TO-DO LIST
(1) Quote everything in the winter weather post from "In my book I" down to "snowy Winter months?".
(2) Rewrite the paragraph of the winter weather post that begins "The National Weather Service has extended" as a bulleted list that keeps its main facts.
(3) According to the winter weather post, what is the Boundary Waters Canoe Area adjacent to?

TEXT PROVIDED
+ + + +
"The National Weather Service has extended the Winter Storm Warning to include Hennepin County from 10:25 am February 7th until 12:00 am February 8th. We are expecting an additional 3-5” of snow and blowing snow. Wind gusts could reach up to 35 mph. Driving will become more dangerous, leave early and increase following distance. For up-to-the minute weather data, visit hennepinwestmesonet.org. Hennepin County is also in a Wind Chill Advisory from 12:00 am tonight until 12:00 pm February 8th. Wind chills are expected to drop to around -30 °F Friday as temperatures will be around -18 °F with wind speeds between 10-15 mph. Make sure you and your loved ones are bundled up, and check on neighbors." Be sure to heed these warnings, Minnesotans!
Cold weather doesn't always have to be about warnings and danger! Here's a reprint of my earlier blog about winter camping in the Boundary Waters Canoe Area.
In my book I write about canoeing in the Boundary Waters Canoe Area of Minnesota, a wilderness area adjacent to the Canadian Quetico. Without question, it is some of the most beautiful wilderness I have ever been to for canoeing and rustic camping, but did you know it's a great place to ski camp in the snowy Winter months?
+ + + +
DATA EXCERPT
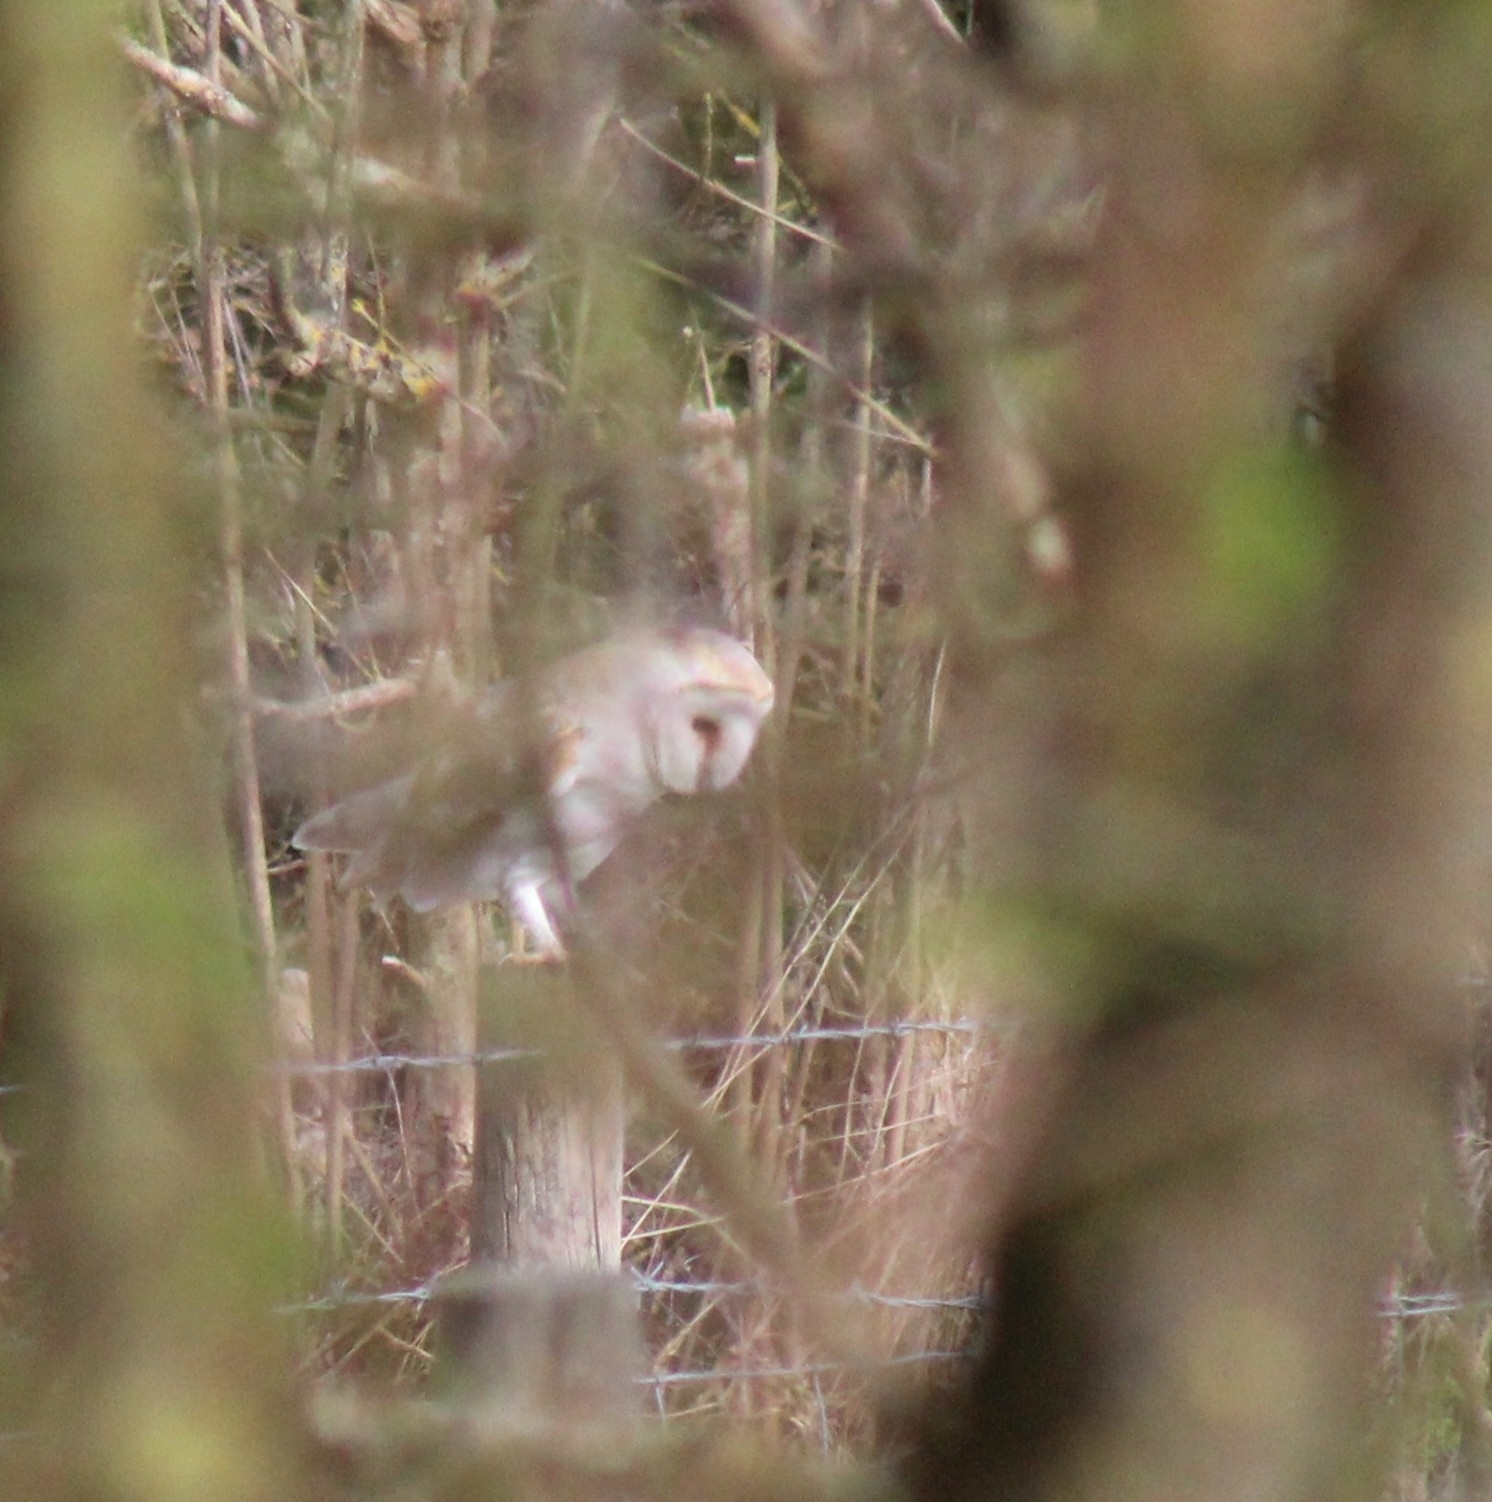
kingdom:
+ + + +
ANSWERS IN ORDER
(1)
In my book I write about canoeing in the Boundary Waters Canoe Area of Minnesota, a wilderness area adjacent to the Canadian Quetico. Without question, it is some of the most beautiful wilderness I have ever been to for canoeing and rustic camping, but did you know it's a great place to ski camp in the snowy Winter months?

(2)
- The Winter Storm Warning now includes Hennepin County, from 10:25 am February 7th until 12:00 am February 8th.
- An additional 3-5” of snow and blowing snow is expected, with wind gusts up to 35 mph.
- Driving will become more dangerous, so leave early and increase following distance.
- Up-to-the-minute weather data is at hennepinwestmesonet.org.
- A Wind Chill Advisory is in effect from 12:00 am tonight until 12:00 pm February 8th.
- Wind chills should drop to around -30 °F Friday, with temperatures around -18 °F and winds of 10-15 mph.
- Bundle up, check on neighbors, and heed these warnings.

(3) The Canadian Quetico.